Forget the classic afternoon tea – try Macanese fat tea for a real taste of tradition. Inspired by Portuguese-style chicken, this tasty dish is the ultimate centrepiece for your fat tea.
The indulgent Macanese fat tea banquet is traditionally made up of smaller finger foods like lou ba kou turnip cake and Macanese pork chop buns, as well as larger dishes such as Portuguese chicken and local favourites such as minchi (minced meat with fried potatoes and soy sauce).
This irresistible chicken recipe carries many Portuguese hallmarks but was very much inspired by Macanese flavours. The soft, tender chicken – soaked in a rich, coconut-infused broth – makes for a moreish combination and is the perfect main for your Macanese fat tea.
How to make Macanese-style Portuguese chicken
Prep time 15 mins
Cooking time 1 hr 30 mins
- 750g small potatoes, scrubbed and cut into large chunks (or left whole if using small potatoes)

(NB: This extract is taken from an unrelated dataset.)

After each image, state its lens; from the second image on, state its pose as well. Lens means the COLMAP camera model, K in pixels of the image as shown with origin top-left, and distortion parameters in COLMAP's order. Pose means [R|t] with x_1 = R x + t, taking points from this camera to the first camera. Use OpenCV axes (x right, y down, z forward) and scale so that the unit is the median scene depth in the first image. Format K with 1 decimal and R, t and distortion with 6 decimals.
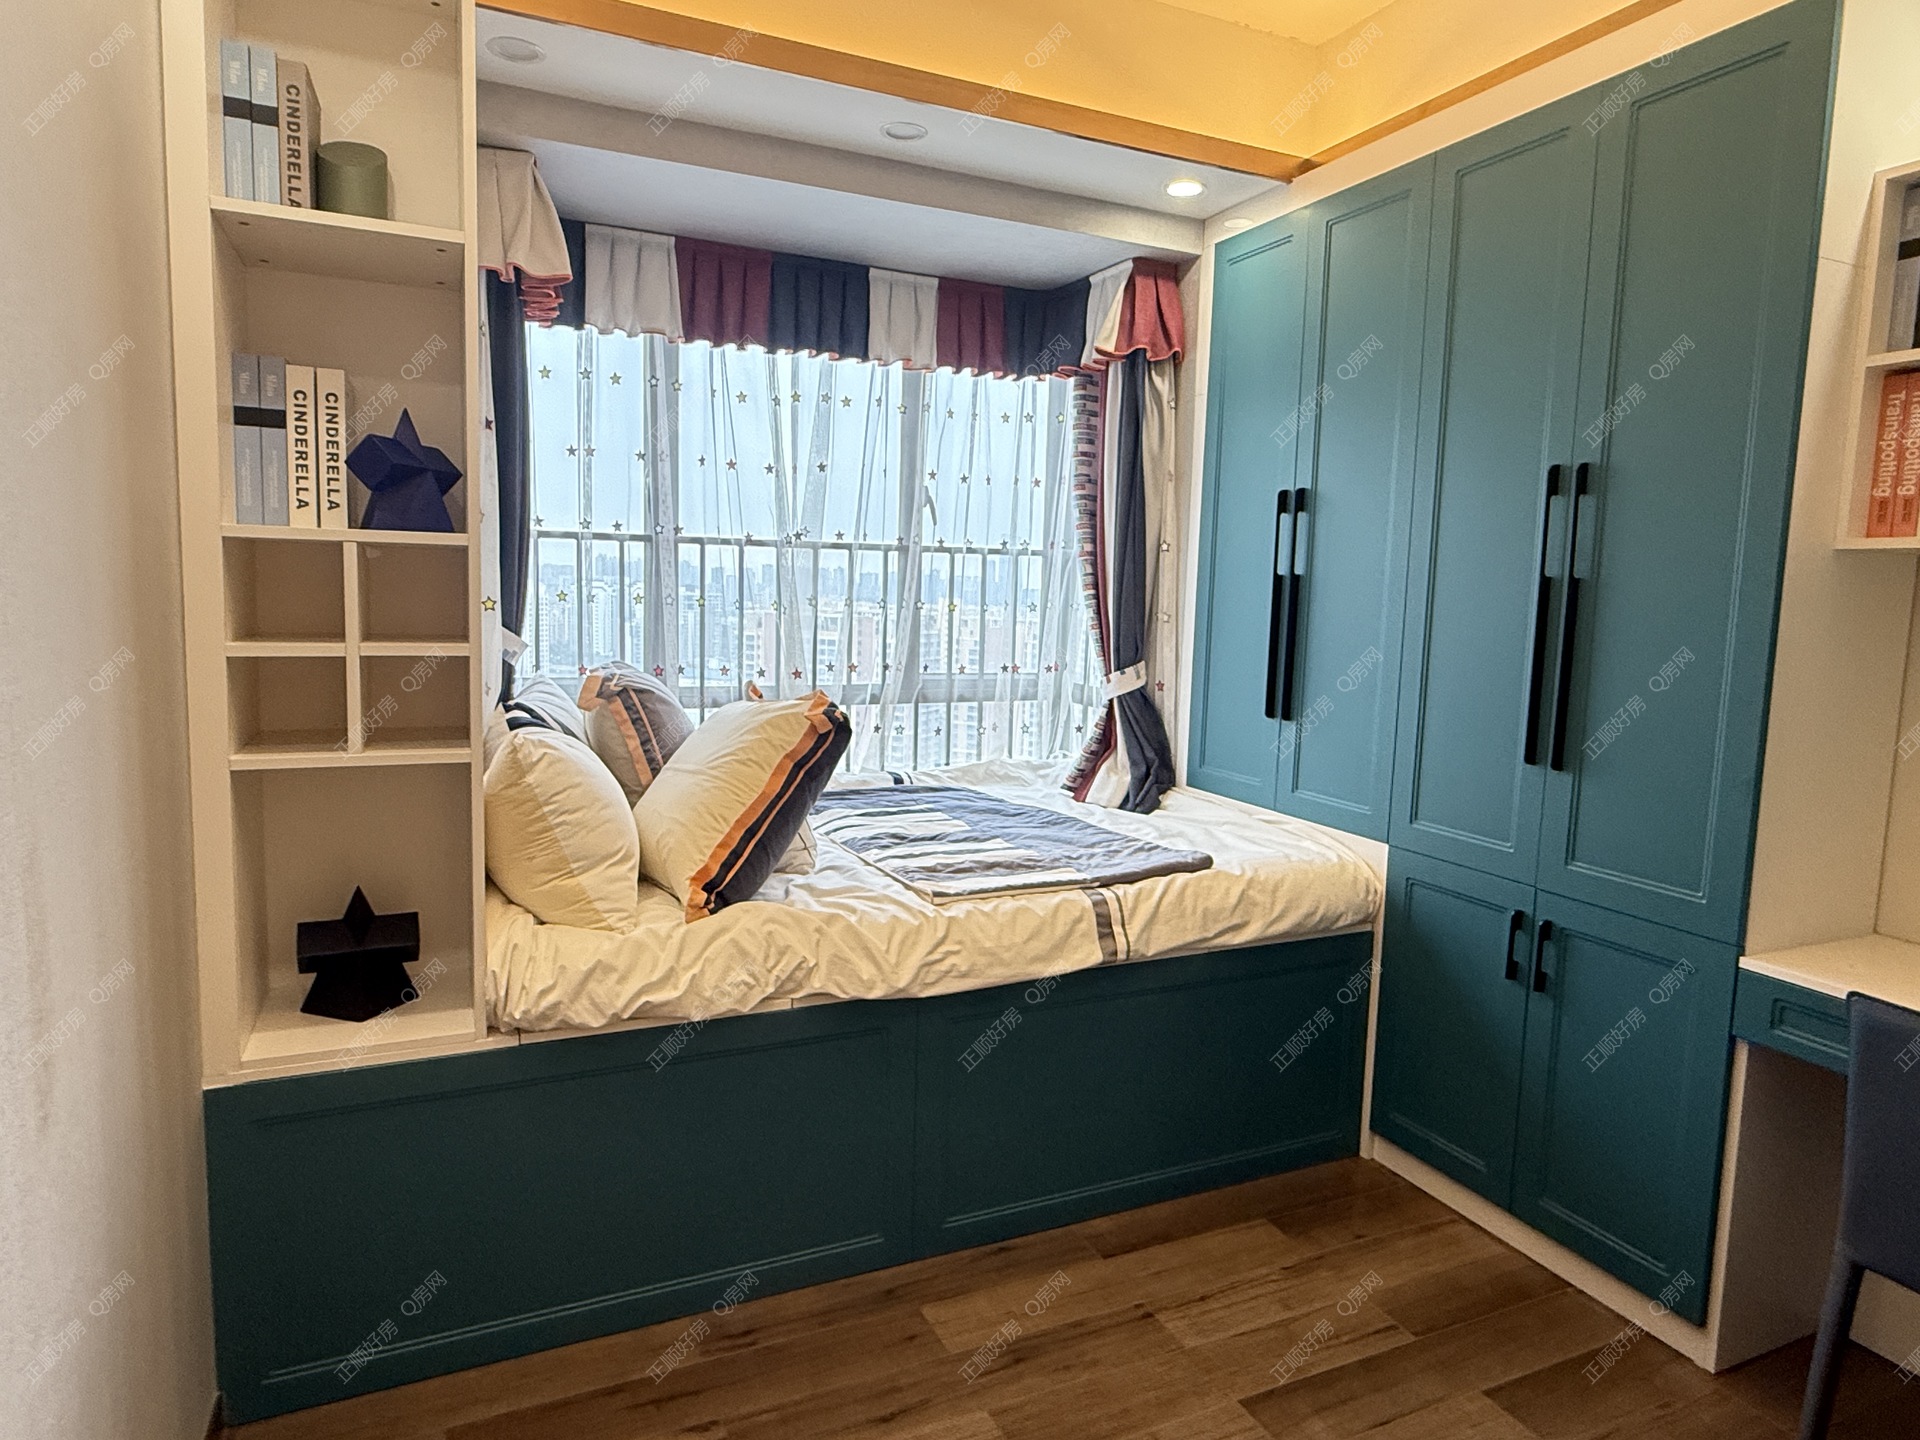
lens RADIAL K [[1152.1, 0, 962.6], [0, 1152.1, 710.9], [0, 0, 1]] dist [0.003306, -0.001506]
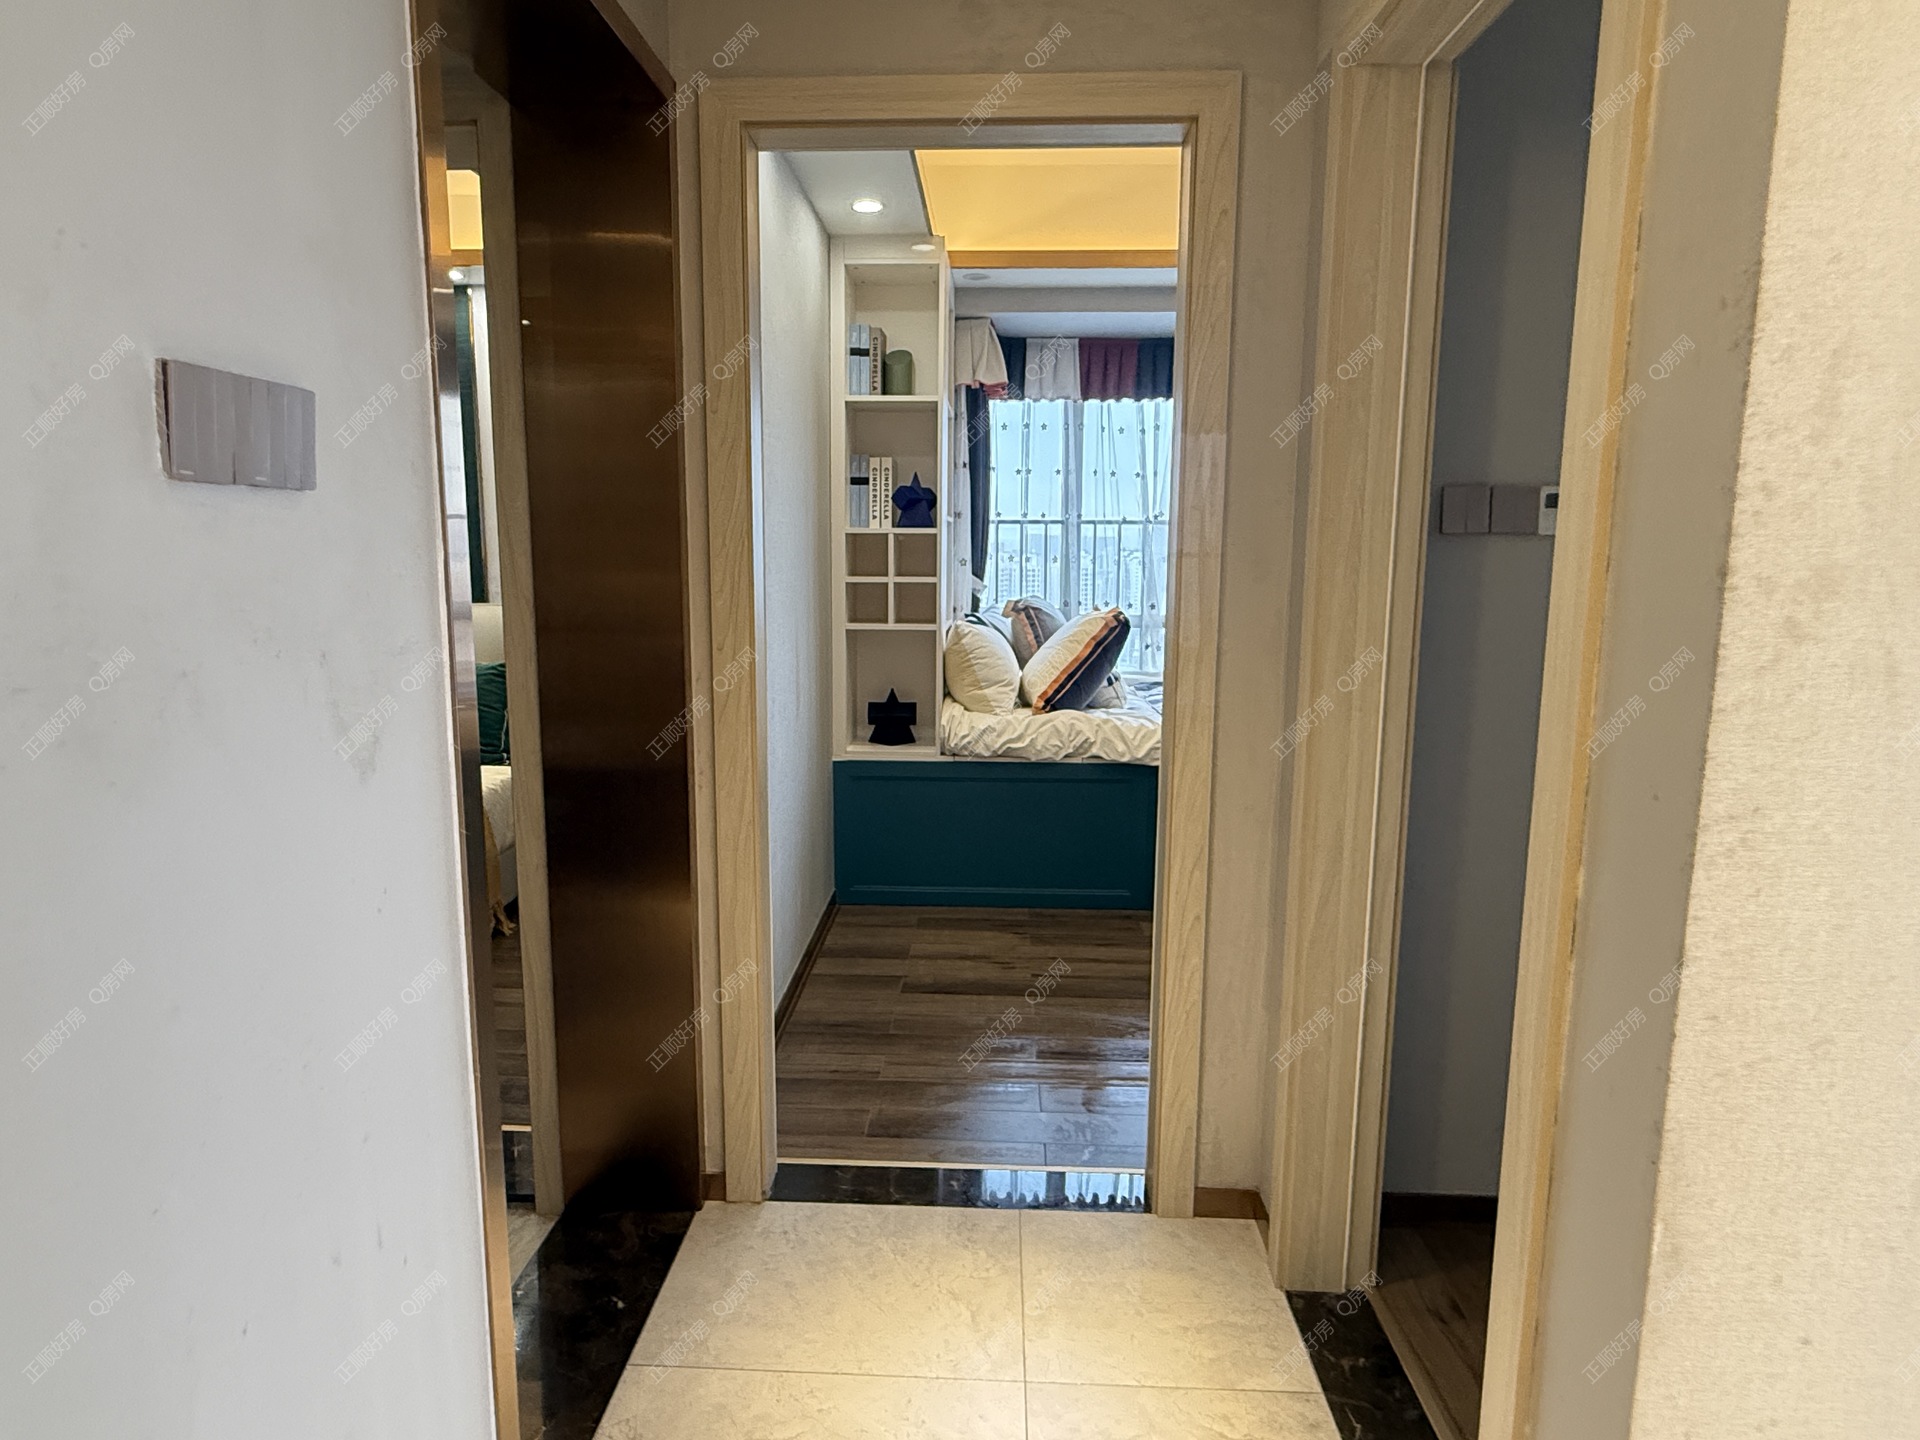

- 4cm root ginger, finely grated
- 2½ tbsp mild curry powder
- 1¼ tsp cayenne pepper
- 2 tbsp extra virgin olive oil
- 350ml warm chicken stock
- large pinch saffron
- 2 medium onions, cut into wedges
- 250g Portugese chouriço, thickly sliced (alternatively, use a smokey sausage – Spanish chorizo is too strong)
- 4 small ripe tomatoes, deseeded and quartered
- 2 large carrots, peeled and roughly chopped
- 2 large star anise
- 3 bay leaves
- 1 large free-range chicken (about 2kg)
- 30g unsalted butter, softened
- 200ml Chinese rice wine
- 1 x 170g can evaporated milk
- 1 x 400ml can coconut milk
- 125g pitted black olives, roughly sliced
- 1 lemon, juiced
- 75g fresh coconut, sliced or grated (or 3 tbsp coconut flakes)
- 2 handfuls chopped flat-leaf parsley
- Heat the oven to 200C/180C fan/gas 6. Cook the potatoes in a pan of boiling water for 7 mins until almost tender, then drain and set aside.
- Meanwhile, mix the ginger, curry powder, cayenne and olive oil to make the spice mix. Put two-thirds of the spice mix into a jug with the stock and saffron.
- Put the potatoes, onions, chouriço, tomatoes, carrots, star anise and bay leaves in a large roasting tin, then set the chicken on top.
- Rub the butter all over the chicken, then do the same with the remaining spice mix. Pour the stock mixture over the veg and roast for 35 mins.
- Turn the oven down to 180C/160C fan/gas 4. Add the rice wine, evaporated milk, coconut milk and olives to the dish, then cook for a further 20-25 mins on the bottom shelf until the chicken is cooked through and the veg tender.
- Add a squeeze of the lemon juice to taste, then sprinkle over the coconut and parsley.